On the morning of Wednesday, July 4, Nash called Colangelo with bad news: he was signing with the L.A. Lakers. Not only that, but he was accepting $9 million less from L.A. than Colangelo had offered. Nash wanted to be close to his young children, who live in Phoenix with his ex-wife. And he wanted to play for a title contender, which the Raptors most certainly were not.

Colangelo, still recovering from the setback, went to Vegas to take in the NBA summer league, where prospects and bench­warmers go to prove themselves in the off-season. On July 5, just a day after Nash delivered the bad news, word leaked out that Colangelo had secured a trade for the Houston Rockets’ Kyle Lowry, a point guard with a reputation as a tenacious defender and a penchant for headlong drives to the basket. He was no Nash, but he was a significant coup.

When Colangelo talked about Lowry in a press scrum on July 17, he broke out into a greedy little smile. “We’ve got two very solid starting-calibre point guards,” he said, referring to Lowry and José Calderón. When Lowry was introduced to the media as a Raptor, he wore a natty bow tie and checked shirt. “Given the keys,” he said, seated next to Colangelo, “I think I can drive this car to a playoff team.” The Raptors had a potential star and a tantalizing chance to win again.
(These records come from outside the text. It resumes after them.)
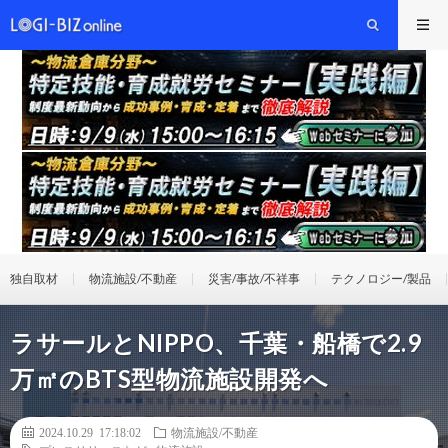
独自取材
物流施設/不動産
災害/事故/不祥事
テクノロジー/製品
ラサールとNIPPO、千葉・船橋で2.9
万㎡のBTS型物流施設開発へ
2024.10.29 17:18:02
物流施設/不動産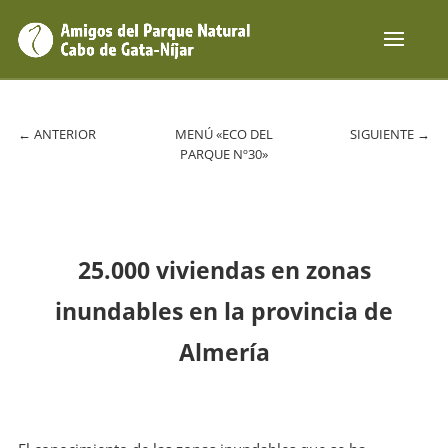
←
ANTERIOR
MENÚ «ECO DEL
SIGUIENTE
→
PARQUE Nº30»
25.000 viviendas en zonas
inundables en la provincia de
Almería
So here he was, at the cusp of the 2012–2013 season, fielding the Raptors’ most vivid, energetic lineup since the team’s last playoff run. Aside from Lowry, Colangelo is relying on DeMar DeRozan, the athletic shooting guard he drafted in 2009, who seems poised for a breakout year. This season also sees the debut of Jonas Valanciunas, the seven-foot Lithuanian centre Colangelo drafted in 2011 and then left to gestate back home for a year. Valanciunas has already been named among the preemptive frontrunners for Rookie of the Year—in Lithuanian league play, he’s been a defensive live wire, swatting shots away from the rim with abandon. And he’s a charming, wide-eyed presence off the court, a kind of anti-Bargnani. Even Bargnani appears to be turning a corner—before getting injured in January last season, he was being talked about as a possible All-Star.

At the start of the pre-season, I asked Colangelo where he put the team’s odds of making the playoffs. “Next question” was his exasperated response. I asked him what, if anything, he’d change if he could start over as Raptors GM. He didn’t want to answer that, either, and instead offered his version of basketball philosophy: “The beauty of my job is that you can’t look back and say I would do this differently,” he said. “In our business, you can’t be afraid. And I’ve never been afraid.”

The team’s first pre-season game was against Europe’s top-ranked Real Madrid. The Raptors won, 102 to 95—and that was without Lowry, whose debut was delayed by a pulled leg muscle, and without Valanciunas, who had strained his calf. DeMar DeRozan was the star of the game, scoring 18 points. And the Raptors kept up that level of play through the pre-season, finishing with a 5-0 record at home for the first time since 2007.

While ACC crowds cheered and hoooted from their seats, Colangelo, his arms crossed and his expression hovering between pensive and relieved, stood alone in his tunnel.